План этой книги возник в конце 1980-х годов, во время подготовки рукописи «Audiovisionen — Kino und Fernsehen als Zwischenspiele in der Geschichte» [«Аудиовидение — кино и телевидение как интермедии в истории» (нем.). — Примеч. пер.] для издательства «Rowohlts Deutsche Enzyklopдdie». Эта рукопись представляла собой попытку сочетать два наиболее популярных аудиовизуальных медиа XX века с их параллельным возникновением и развитием в рамках более обширных технико- и культурно-исторических взаимосвязей. Кино и телевидение следовало понимать как особые медиальные диспозитивы, гегемониальная сила которых является исторически ограниченной. В связи с бурным началом очевидного технологического и культурного перелома, проходящего под знаком дигитализации и объединения компьютеров в сеть, речь шла о введении более спокойной, но не более удобной перспективы. Чрезмерно поспешная ориентация на новый главный медиум, на который некоторое время пришлось ориентироваться всей семиотической практике — до тех пор, пока не определится следующий, — должна предоставить возможность суверенного и конструктивного обхождения с «новым» как таковым.
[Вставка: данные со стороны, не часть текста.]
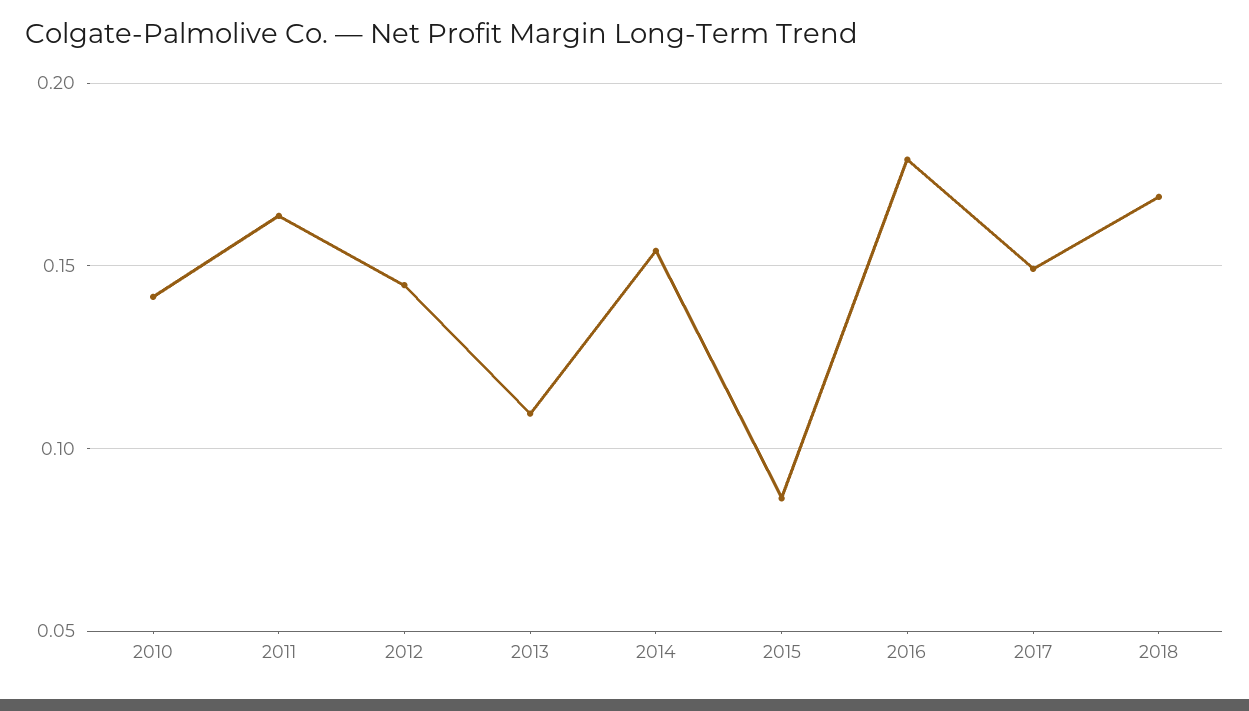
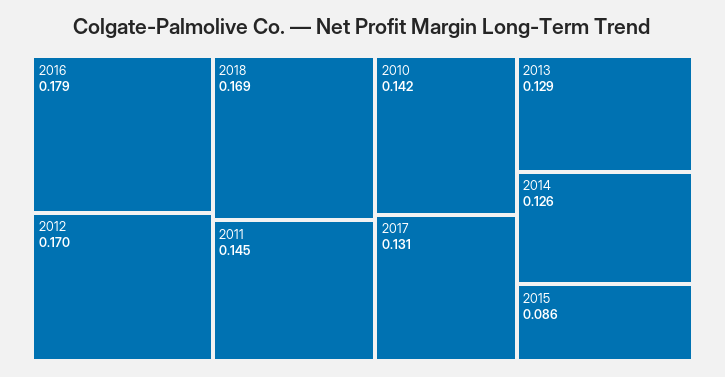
2011: 0.165 -> 0.145
2012: 0.145 -> 0.17
2013: 0.11 -> 0.129
2014: 0.155 -> 0.126
2017: 0.15 -> 0.131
Книга «Аудиовидения» понималась мною как защита гетерогенности аудиальных и визуальных искусств от начинающейся Psychopathia medialis [Медиальная психопатия (лат.). — Примеч. пер.].
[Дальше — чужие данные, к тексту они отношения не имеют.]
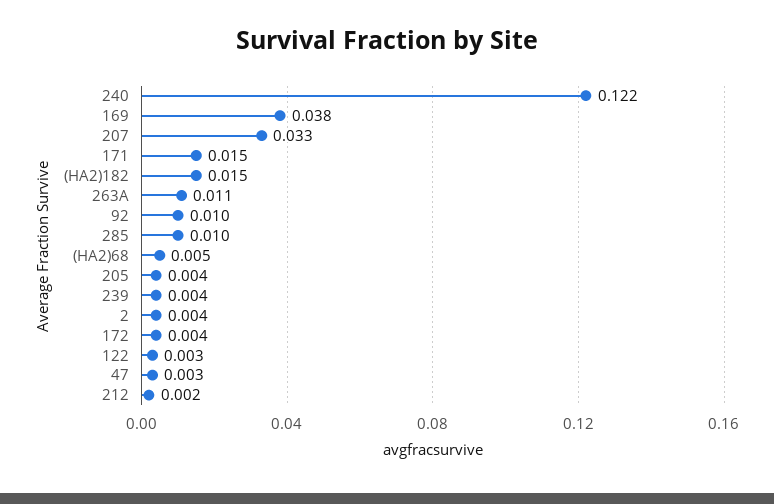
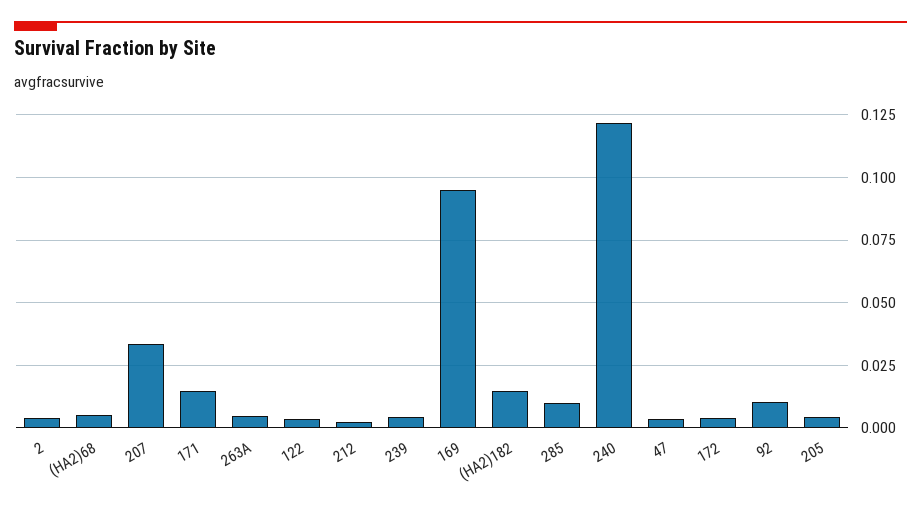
169: 0.038 -> 0.095
263A: 0.011 -> 0.005

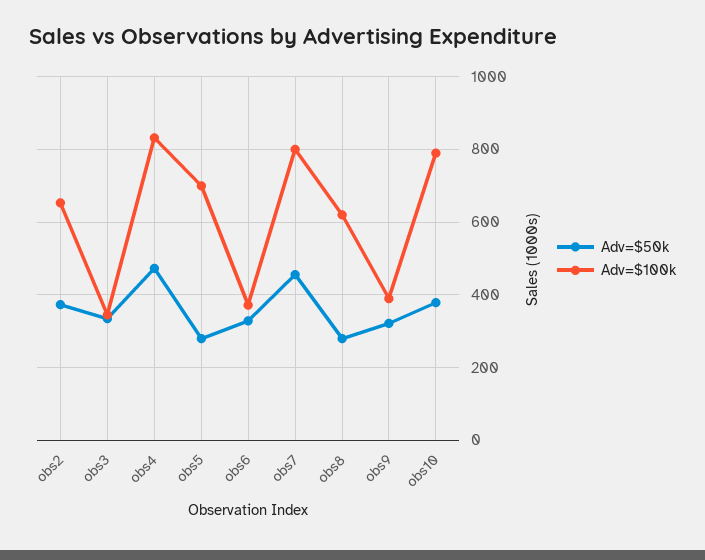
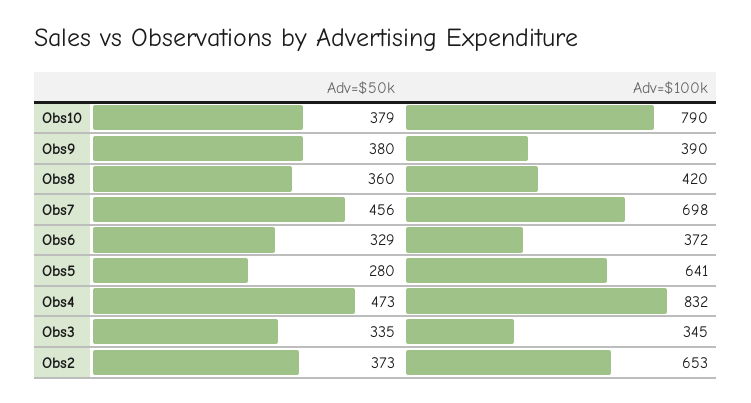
Adv=$100k, obs5: 700 -> 641
Adv=$100k, obs7: 800 -> 698
Adv=$50k, obs8: 280 -> 360
Adv=$100k, obs8: 620 -> 420
Adv=$50k, obs9: 320 -> 380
Отношение, которое в те годы ощущалось уже повседневно, усилилось в 1990-е годы. Изменения, ставшие практикой, расценивались как революция, которую по своему значению можно было бы приравнять к возникновению особой индустрии. После провозглашения вступления в эпоху новой экономики и информационного общества, в котором никому уже не придется работать в поте лица, новое должно было потерять свой пугающий лик. Провозглашенная революция была революцией настоящего. Всякий феномен дигитальности и объединения в сеть прославлялся как блестящая и принципиальная инновация. Такая ярмарочно-балаганная навязчивость и поверхностность, которая царила тогда не только в повседневной практике медиа, но и в их теории, спровоцировала меня начать более комплексное и всеохватное исследование. Поначалу оно было скачкообразным, изобиловало значительными промедлениями и зависело от мест, где я работал.